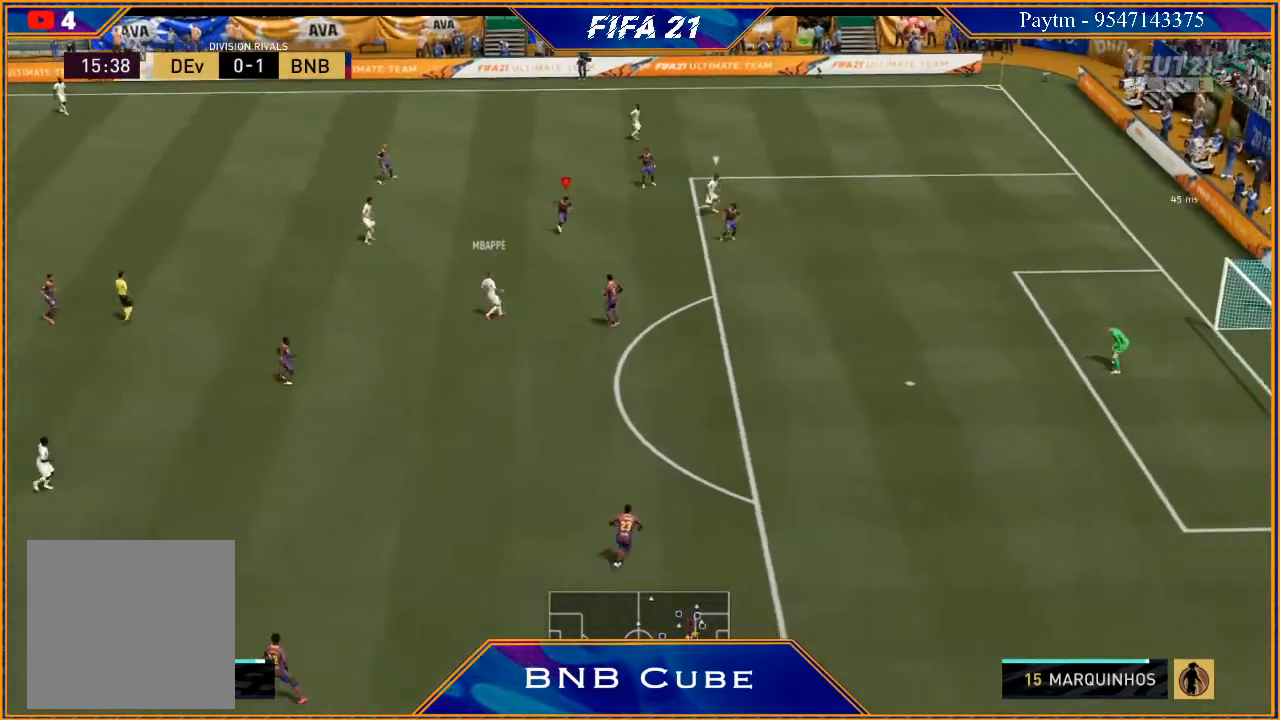
{"buttons": ["R2"], "left_stick": "down-right", "right_stick": "center", "events": [[100, "L2", "down"], [267, "left_stick", "down-right"], [467, "L2", "up"]]}
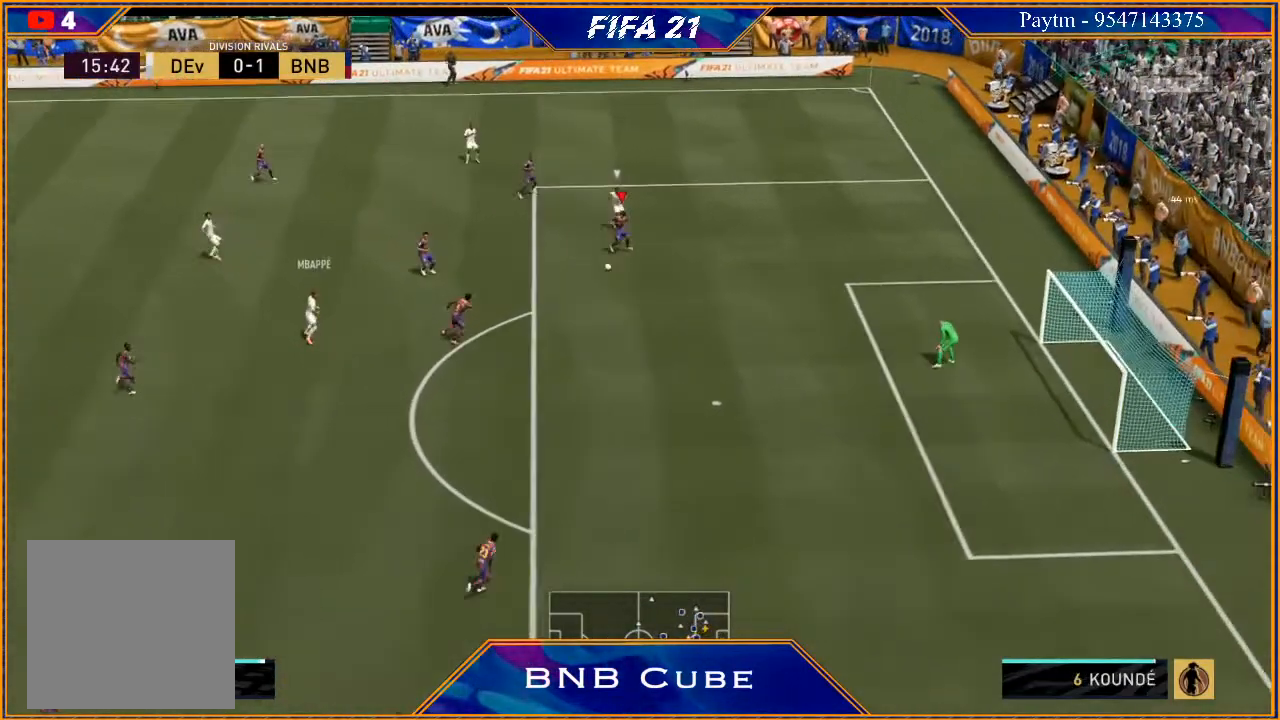
{"buttons": [], "left_stick": "down", "right_stick": "center", "events": [[33, "R2", "up"], [200, "L1", "down"], [300, "L1", "up"], [400, "A", "down"], [400, "left_stick", "down"], [467, "A", "up"]]}
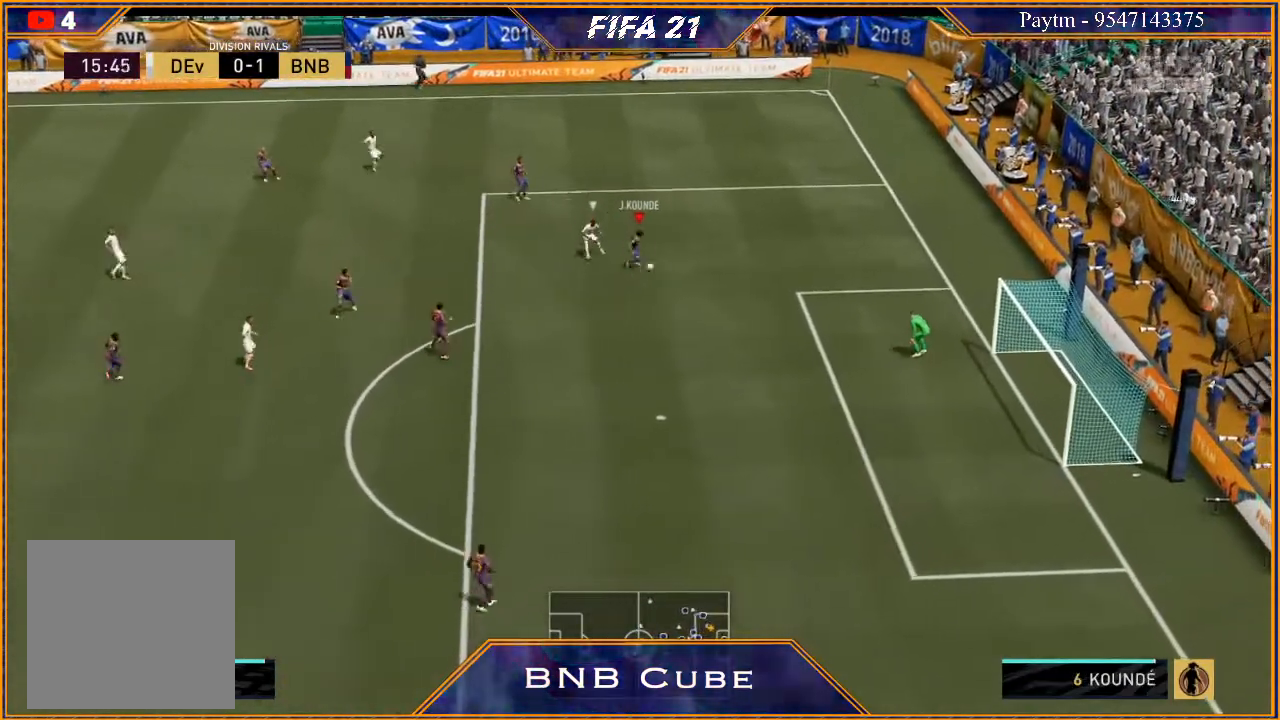
{"buttons": ["R2"], "left_stick": "center", "right_stick": "center", "events": [[200, "R2", "down"], [400, "left_stick", "center"]]}
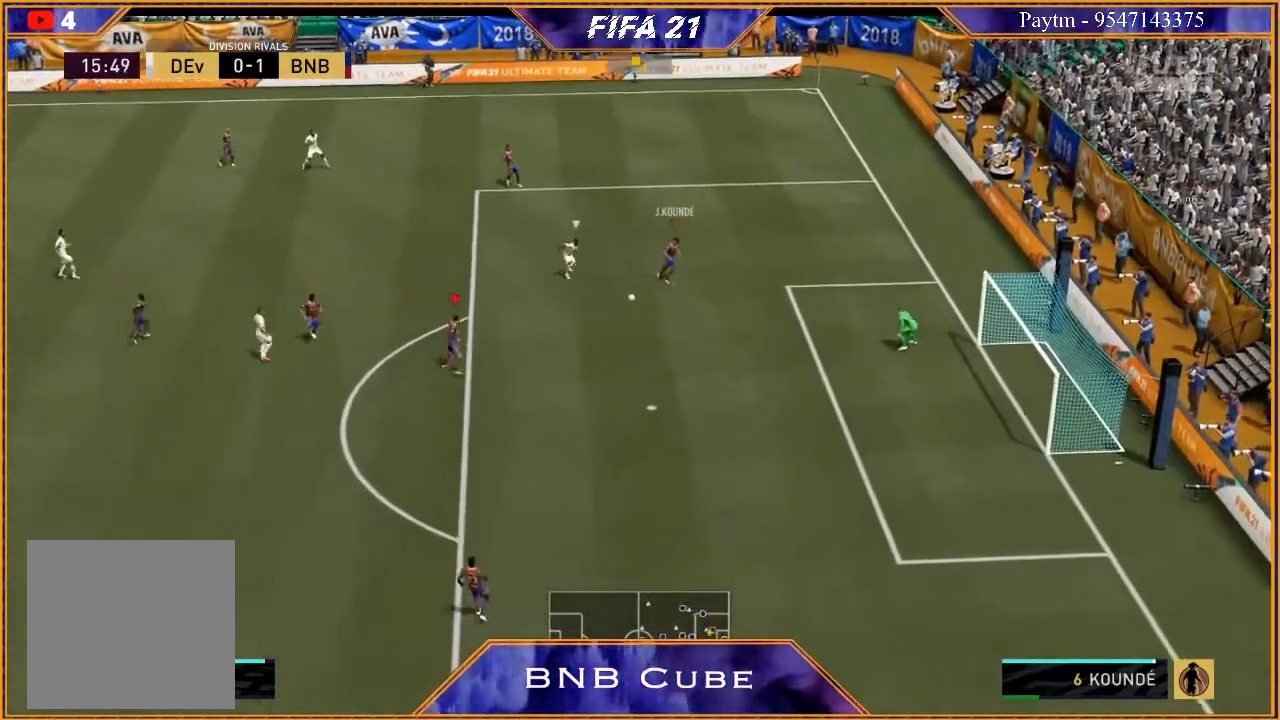
{"buttons": [], "left_stick": "down", "right_stick": "center", "events": [[33, "left_stick", "down"], [267, "R2", "up"], [433, "A", "down"], [500, "A", "up"]]}
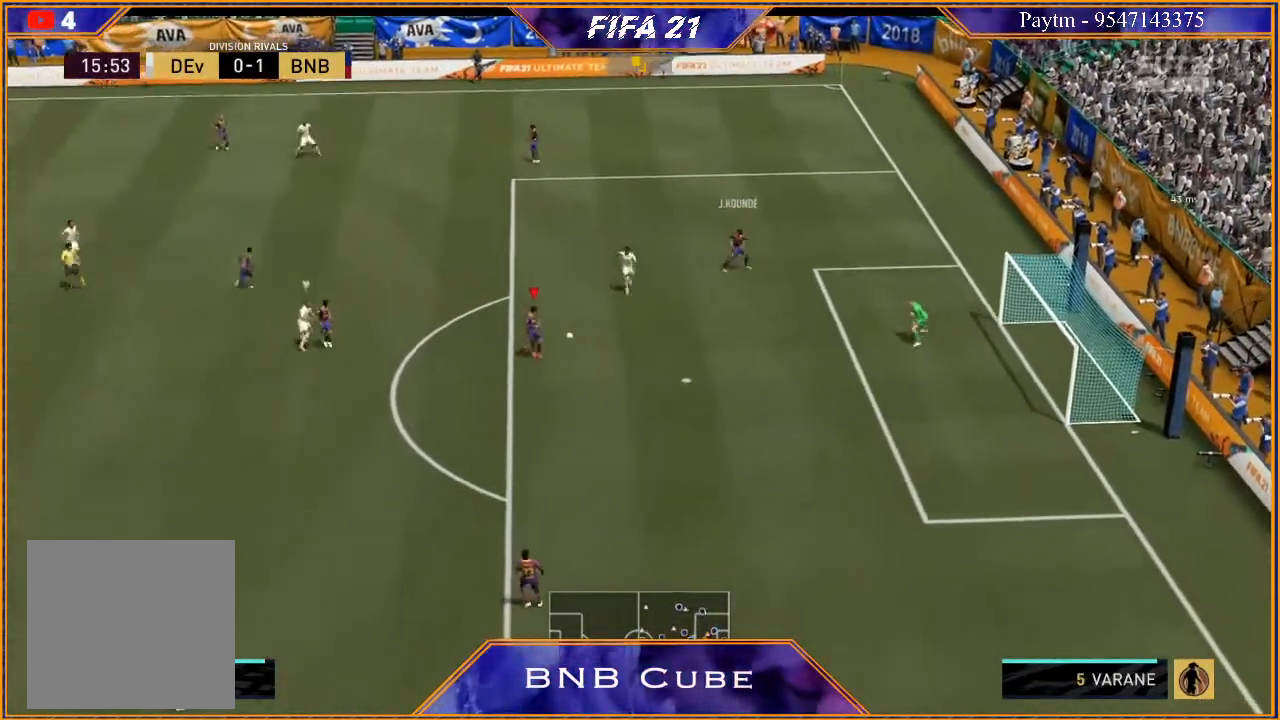
{"buttons": ["R2"], "left_stick": "center", "right_stick": "center", "events": [[167, "R2", "down"], [400, "left_stick", "center"]]}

## EXERCISE REQUIREMENTS
Images are to be omitted; everything else in the records is to be transcribed exactly.

## FINAL ANSWER
{"buttons": ["R2"], "left_stick": "down-right", "right_stick": "center", "events": [[100, "L2", "down"], [267, "left_stick", "down-right"], [467, "L2", "up"]]}
{"buttons": [], "left_stick": "down", "right_stick": "center", "events": [[33, "R2", "up"], [200, "L1", "down"], [300, "L1", "up"], [400, "A", "down"], [400, "left_stick", "down"], [467, "A", "up"]]}
{"buttons": ["R2"], "left_stick": "center", "right_stick": "center", "events": [[200, "R2", "down"], [400, "left_stick", "center"]]}
{"buttons": [], "left_stick": "down", "right_stick": "center", "events": [[33, "left_stick", "down"], [267, "R2", "up"], [433, "A", "down"], [500, "A", "up"]]}
{"buttons": ["R2"], "left_stick": "center", "right_stick": "center", "events": [[167, "R2", "down"], [400, "left_stick", "center"]]}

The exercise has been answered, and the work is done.